Terry Evanshen

No. 25
- Position: Wide receiver

Personal information
- Born: June 13, 1944 (age 81) Montreal, Quebec, Canada
- Listed height: 5 ft 10 in (1.78 m)
- Listed weight: 185 lb (84 kg)

Career information
- College: Utah State

Career history
- 1965: Montreal Alouettes
- 1966–1969: Calgary Stampeders
- 1970–1973: Montreal Alouettes
- 1974–1977: Hamilton Tiger-Cats
- 1978: Toronto Argonauts

Awards and highlights
- Grey Cup champion (1970); 2× Most Outstanding Canadian Award (1967, 1971); Dave Dryburgh Memorial Trophy (1967); 2× Outstanding Canadian - West (1966, 1967); Outstanding Canadian - East (1971); Gruen Trophy (1965); CFL All-Star (1967); 3× CFL East All-Star (1965, 1971, 1975); 3× CFL West All-Star (1967, 1968, 1969);
- Canadian Football Hall of Fame (Class of 1984)

= Terry Evanshen =

Canadian retired football player and motivational speaker

Terrence Anthony "Terry" Evanshen (born June 13, 1944) is a motivational speaker and former star receiver in the Canadian Football League.

==CFL==
Drafted by the Montreal Alouettes, Terry played with the Portland Sea Hawks in 1964 before going on to have an outstanding career in the CFL for 13 seasons from 1965–1978, with the Montreal Alouettes, the Calgary Stampeders, the Hamilton Tiger-Cats, and the Toronto Argonauts playing in 198 games and scoring 80 touchdowns.

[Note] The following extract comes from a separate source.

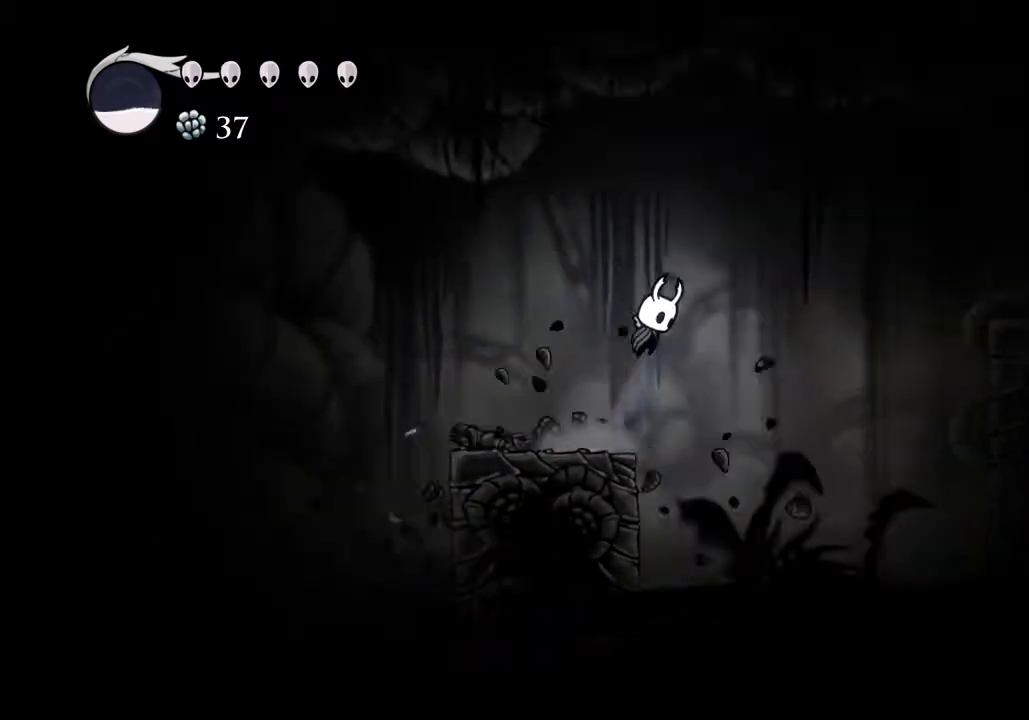
{"keys": ["d"], "events": [[133, "dash", "down"], [133, "jump", "up"], [233, "dash", "up"]]}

Terry won the Gruen Trophy as the Eastern Rookie of the Year in 1965, the Most Outstanding Canadian Award in 1967 and 1971, was an all star 7 times, won the Grey Cup in 1970 and was inducted into the Canadian Football Hall of Fame in 1984.

In 1994, the CFL instituted the Terry Evanshen Trophy which is awarded annually to the Outstanding Player in the East Division.

==Post-football car crash and memory loss==
On July 4, 1988, Terry's life was nearly ended when a car ran a red light crashing into his Jeep. His injuries were so serious that a priest was called to perform last rites. Against great odds, he survived in a coma, but when he awoke a month later he had no memory of his life before the crash. His struggles with this great loss eventually led him to become a motivational speaker. In the year 2000, author June Callwood wrote an award-winning book, The Man Who Lost Himself: The Terry Evanshen Story, which was turned into a 2005 movie for CTV, The Stranger I Married (also known as The Man Who Lost Himself), starring David James Elliott and Wendy Crewson and directed by Helen Shaver.